While reading Tyson’s new edition of the Fourth Book of Occult Philosophy of pseudo-Agrippa, I was reminded of the Liber Spirituum, or Book of Spirits. Such a work is not a grimoire in the strict sense, but rather a tool that a magician might use to quickly call upon particular spirits without the rigamarole of fasting, prayer, and elaborate conjurations typical of the grimoires. The book itself needed to be consecrated and, in some cases, signed by each spirit mentioned therein.
The Fourth Book contains the following passage, quoted from Joe Peterson’s e-text:
And this book must be inscribed after this maner: that is to say, Let there be placed on the left side the image of the spirit, and on the right side his character, with the Oasth above it, containing the name of the spirit, and his dignity and place, with his office and power. Yet very many do compose this book otherwise, omitting the characters or image: but it is more efficacious not to neglect any thing which conduceth to it.

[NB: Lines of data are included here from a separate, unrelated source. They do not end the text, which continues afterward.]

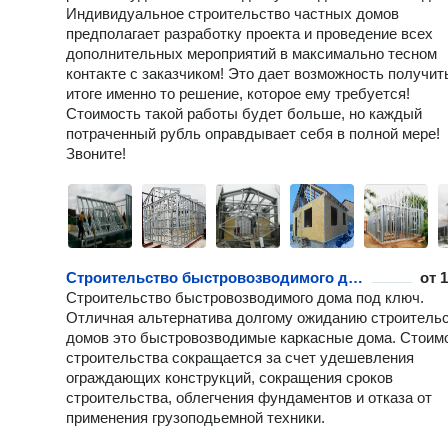
Индивидуальное строительство частных домов
предполагает разработку проекта и проведение всех
дополнительных мероприятий в максимально тесном
контакте с заказчиком! Это дает возможность получит
итоге именно то решение, которое ему требуется!
Стоимость такой работы будет больше, но каждый
потраченный рубль оправдывает себя в полной мере!
Звоните!
Строительство быстровозводимого дома
от
1
Строительство быстровозводимого дома под ключ.
Отличная альтернатива долгому ожиданию строитель
домов это быстровозводимые каркасные дома. Стоим
строительства сокращается за счет удешевления
ограждающих конструкций, сокращения сроков
строительства, облегчения фундаментов и отказа от
применения грузоподьемной техники.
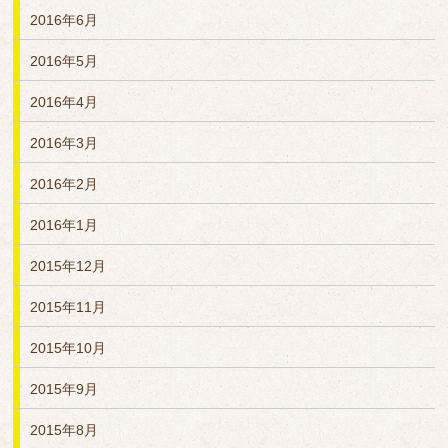
2016年6月
2016年5月
2016年4月
2016年3月
2016年2月
2016年1月
2015年12月
2015年11月
2015年10月
2015年9月
2015年8月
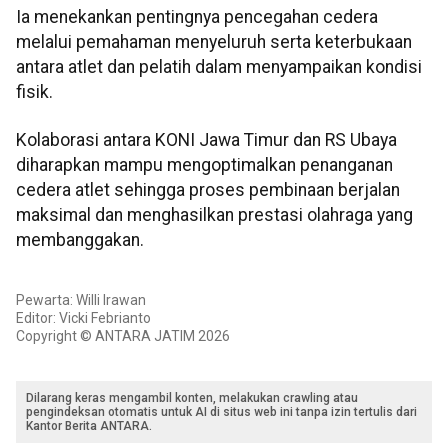
Ia menekankan pentingnya pencegahan cedera
melalui pemahaman menyeluruh serta keterbukaan
antara atlet dan pelatih dalam menyampaikan kondisi
fisik.
Kolaborasi antara KONI Jawa Timur dan RS Ubaya
diharapkan mampu mengoptimalkan penanganan
cedera atlet sehingga proses pembinaan berjalan
maksimal dan menghasilkan prestasi olahraga yang
membanggakan.
Pewarta: Willi Irawan
Editor: Vicki Febrianto
Copyright © ANTARA JATIM 2026
Dilarang keras mengambil konten, melakukan crawling atau
pengindeksan otomatis untuk AI di situs web ini tanpa izin tertulis dari
Kantor Berita ANTARA.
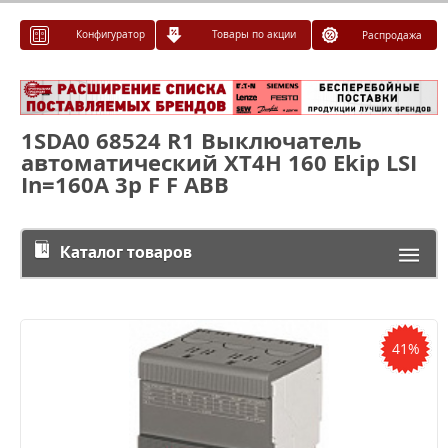
Конфигуратор
Товары по акции
Распродажа
1SDA0 68524 R1 Выключатель
автоматический XT4H 160 Ekip LSI
In=160A 3p F F ABB
Каталог товаров
41%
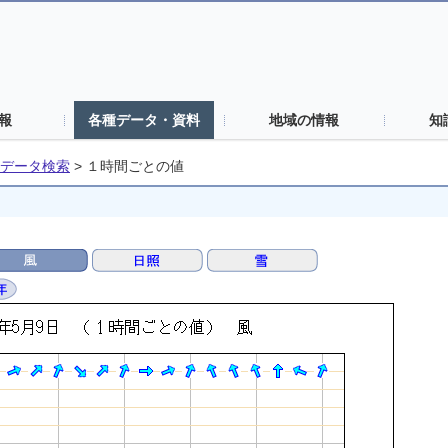
報
各種データ・資料
地域の情報
知
データ検索
>
１時間ごとの値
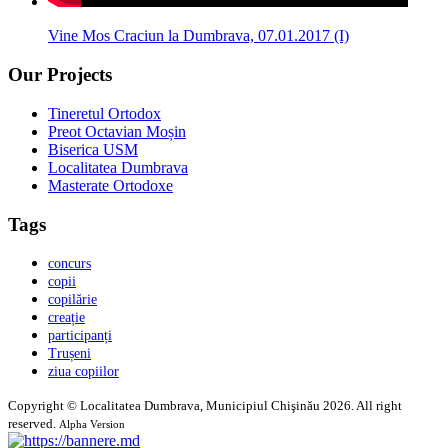
Vine Mos Craciun la Dumbrava, 07.01.2017 (I)
Our Projects
Tineretul Ortodox
Preot Octavian Moșin
Biserica USM
Localitatea Dumbrava
Masterate Ortodoxe
Tags
concurs
copii
copilărie
creație
participanți
Trușeni
ziua copiilor
Copyright © Localitatea Dumbrava, Municipiul Chişinău 2026. All right
reserved.
Alpha Version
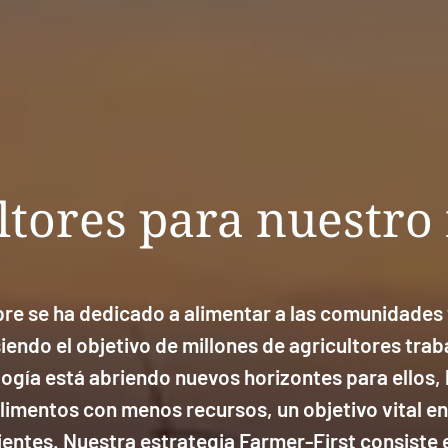
ltores para nuestro 
re se ha dedicado a alimentar a las comunidades y 
siendo el objetivo de millones de agricultores tra
gía está abriendo nuevos horizontes para ellos, 
limentos con menos recursos, un objetivo vital en
entes. Nuestra estrategia Farmer-First consiste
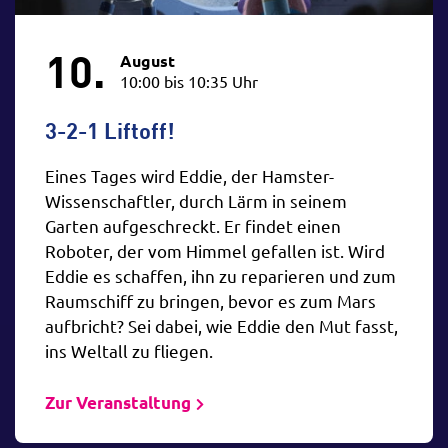
10.
August
10:00 bis 10:35 Uhr
3-2-1 Liftoff!
Eines Tages wird Eddie, der Hamster-
Wissenschaftler, durch Lärm in seinem
Garten aufgeschreckt. Er findet einen
Roboter, der vom Himmel gefallen ist. Wird
Eddie es schaffen, ihn zu reparieren und zum
Raumschiff zu bringen, bevor es zum Mars
aufbricht? Sei dabei, wie Eddie den Mut fasst,
ins Weltall zu fliegen.
Zur Veranstaltung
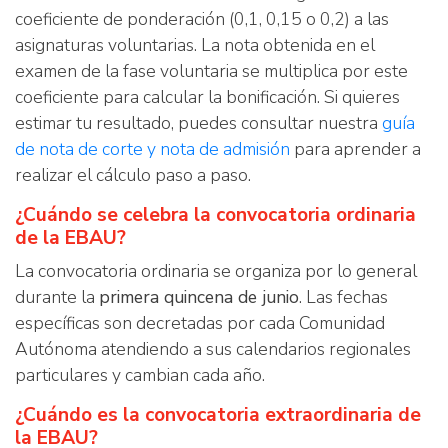
coeficiente de ponderación (0,1, 0,15 o 0,2) a las
asignaturas voluntarias. La nota obtenida en el
examen de la fase voluntaria se multiplica por este
coeficiente para calcular la bonificación. Si quieres
estimar tu resultado, puedes consultar nuestra
guía
de nota de corte y nota de admisión
para aprender a
realizar el cálculo paso a paso.
¿Cuándo se celebra la convocatoria ordinaria
de la EBAU?
La convocatoria ordinaria se organiza por lo general
durante la
primera quincena de junio
. Las fechas
específicas son decretadas por cada Comunidad
Autónoma atendiendo a sus calendarios regionales
particulares y cambian cada año.
¿Cuándo es la convocatoria extraordinaria de
la EBAU?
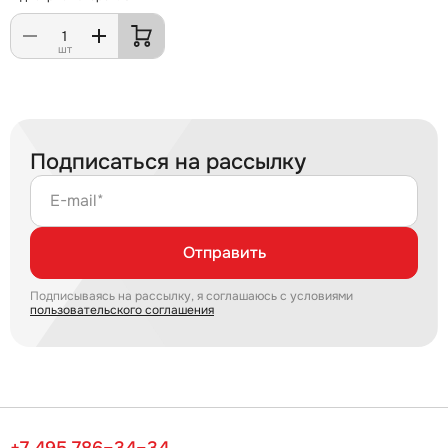
шт
Подписаться на рассылку
E-mail*
Отправить
Подписываясь на рассылку, я соглашаюсь с условиями
пользовательского соглашения
+7 495 786–34–34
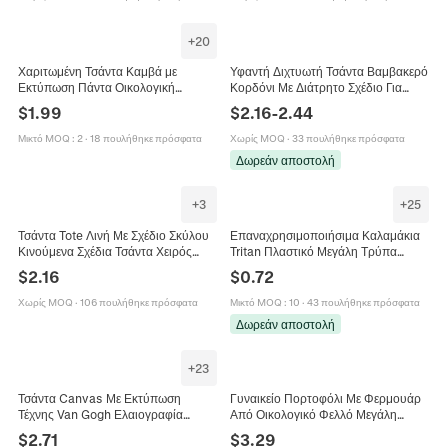
+
20
Χαριτωμένη Τσάντα Καμβά με
Υφαντή Διχτυωτή Τσάντα Βαμβακερό
Εκτύπωση Πάντα Οικολογική
Κορδόνι Με Διάτρητο Σχέδιο Για
Επαναχρησιμοποιούμενη Τσάντα
Ψώνια Και Παραλία
$
1.99
$
2.16
-
2.44
Ψωνίων για Γυναίκες Μαθητές
Επαναχρησιμοποιούμενη Οικολογική
Καθημερινή Σχολική Τσάντα
Τσάντα
Μικτό MOQ
:
2
·
18 πουλήθηκε πρόσφατα
Χωρίς MOQ
·
33 πουλήθηκε πρόσφατα
Δωρεάν αποστολή
+
3
+
25
Τσάντα Tote Λινή Με Σχέδιο Σκύλου
Επαναχρησιμοποιήσιμα Καλαμάκια
Κινούμενα Σχέδια Τσάντα Χειρός
Tritan Πλαστικό Μεγάλη Τρύπα
Οικολογική Τσάντα Ώμου
Χρώμα Καραμέλας Για Ποτήρια
$
2.16
$
0.72
Καλλιτεχνικό Μοτίβο Ζώων
Οικολογικό Αξεσουάρ
Επαναχρησιμοποιούμενη
Χωρίς MOQ
·
106 πουλήθηκε πρόσφατα
Μικτό MOQ
:
10
·
43 πουλήθηκε πρόσφατα
Δωρεάν αποστολή
+
23
Τσάντα Canvas Με Εκτύπωση
Γυναικείο Πορτοφόλι Με Φερμουάρ
Τέχνης Van Gogh Ελαιογραφία
Από Οικολογικό Φελλό Μεγάλη
Αισθητική Τσάντα Ώμου Ψωνίσματα
Χωρητικότητα Vintage Φλοράλ
$
2.71
$
3.29
Καθημερινή
Σχέδιο Πουλιά Θήκες Καρτών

Some have insisted that the Liber Spirituum practice originated in the Fourth Book, but what that work actually states is that this is a pre-existing tradition, with enough variation to cause arguments about how it should be properly done.
If this is the case, then, why have we found so few of these books? I’ve been trying to come up with an example of an honest-to-goodness Liber Spirituum, and I can’t recall one that was ever reported. Of course, this would have been a magician’s most treasured work, and many would have been quickly consigned to the flames if found, but the lack of these works baffles me. Any thoughts?